§ **Exercise a**: In the statutory extract below, rewrite the paragraph beginning "(2) For the purposes of subsection (1)—" as a brief list that keeps its main facts.

§ **Extract**:
Segment Open

Value of transaction or arrangement etc.
(1) For the purposes of this Division—
(a) the value of a transaction is to be determined in
accordance with subsection (2); and
(b) the value of any other relevant transaction or
arrangement is the value of the transaction or
arrangement determined in accordance with subsection
(2) or (3), reduced by any amount by which the
liabilities of the director, the body corporate controlled
by a director, or the entity connected with a director,
for whom the transaction or arrangement was entered
into have been reduced.
(2) For the purposes of subsection (1)—
(a) the value of a loan is the amount of its principal;
(b) the value of a quasi-loan is the amount, or maximum
amount, that the person to whom the quasi-loan is
made is liable to reimburse the person making the
quasi-loan;
(c) the value of a credit transaction is the price that it is
reasonable to expect could be obtained for goods, land
or services to which the transaction relates if they had
been supplied (at the time the transaction is entered
into) in the ordinary course of business and on the
same terms (apart from the price) as they have been
supplied, or are to be supplied, under the transaction;
and
(d) the value of a guarantee or security is the amount
guaranteed or secured.
(3) For the purposes of subsection (1)(b)—
(a) the value of an arrangement mentioned in section
504(1)(a) or (2)(a) is the value of the transaction
entered into with a director, a body corporate
controlled by a director, or an entity connected with a
director under the arrangement; and
(b) the value of an arrangement mentioned in section
504(1)(b) or (2)(b) in relation to any rights, obligations
or liabilities under a transaction is the value of the
transaction.
498.
Total exposure amount
(1) In sections 509 and 510—
total exposure amount (風險承擔總額) means—
(a) in relation to a company that is not a specified
company, the aggregate of the amounts specified in
subsection (2); or
(b) in relation to a specified company, the aggregate of the
amounts specified in subsection (3).
(2) The amounts specified for the purposes of paragraph (a) of
the definition of total exposure amount in subsection (1)
are—
(a) the amount of the transaction in question;
(b) the aggregate of the amounts outstanding at the time
that transaction is entered into, in respect of the
principal and interest or otherwise, on every loan
made by the company to a director of the company or
of a holding company of the company, or to a body
corporate controlled by such a director (excluding the
transaction in question, and any loan made with the
prescribed approval mentioned in section 500 or by
virtue of section 499, 505, 506, 507, 508, 511 or 512);
(c) the aggregate of the amounts representing the
maximum liability of the company at that time under
every guarantee given by the company, and in respect
of every security provided by the company, in
connection with any loan made by any person to a
director of the company or of a holding company of
the company, or to a body corporate controlled by
such a director (excluding the transaction in question,
and any guarantee or security given or provided with
the prescribed approval mentioned in section 500 or
by virtue of section 499, 505, 506, 507, 508, 511 or
512); and
(d) the aggregate of the net amounts incurred or to be
incurred by the company at that time under every
arrangement specified in subsection (4) that is entered
into by the company (excluding any arrangement
entered into with the prescribed approval mentioned in
section 504 or by virtue of section 499).

Segment Closed

§ **Material shown**:

Segment Open

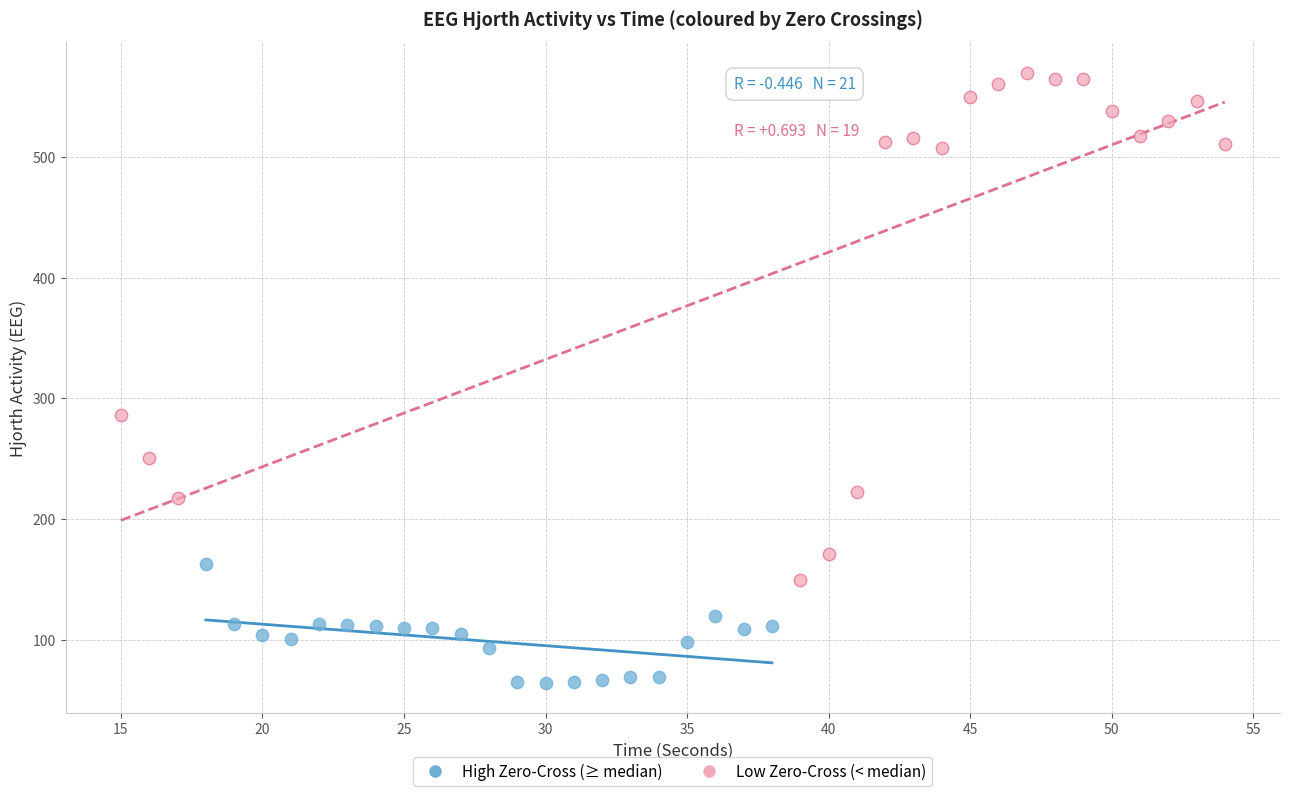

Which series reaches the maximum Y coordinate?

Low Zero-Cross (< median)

Segment Closed
Segment Open

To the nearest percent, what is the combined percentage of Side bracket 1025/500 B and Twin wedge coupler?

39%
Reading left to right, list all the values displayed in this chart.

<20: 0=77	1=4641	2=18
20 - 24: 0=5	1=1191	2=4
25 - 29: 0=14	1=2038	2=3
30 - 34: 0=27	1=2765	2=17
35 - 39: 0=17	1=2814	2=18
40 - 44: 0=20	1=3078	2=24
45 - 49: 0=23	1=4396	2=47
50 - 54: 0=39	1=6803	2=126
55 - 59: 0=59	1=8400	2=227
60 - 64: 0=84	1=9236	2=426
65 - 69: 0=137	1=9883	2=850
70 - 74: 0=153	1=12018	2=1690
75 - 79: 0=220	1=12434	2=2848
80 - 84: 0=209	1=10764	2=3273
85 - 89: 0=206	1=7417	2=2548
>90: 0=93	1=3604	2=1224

Segment Closed

§ **Exercise b**: Lay out everything in the records from the line containing "Which series reaches" down to the line containing "Low Zero-Cross (< median)", both included, as a JSON list of strings with one string per line and blank lines omitted.

§ **Exercise output a**:
For the purposes of subsection (1), the value of each item is as follows:
- **Loan:** the amount of its principal.
- **Quasi-loan:** the amount, or maximum amount, that the person receiving it is liable to reimburse the person making it.
- **Credit transaction:** the price that could reasonably be expected for the goods, land or services involved. This assumes they were supplied at the time the transaction is entered into, in the ordinary course of business, and on the same terms apart from price.
- **Guarantee or security:** the amount guaranteed or secured.

§ **Exercise output b**:
[
  "Which series reaches the maximum Y coordinate?",
  "Low Zero-Cross (< median)"
]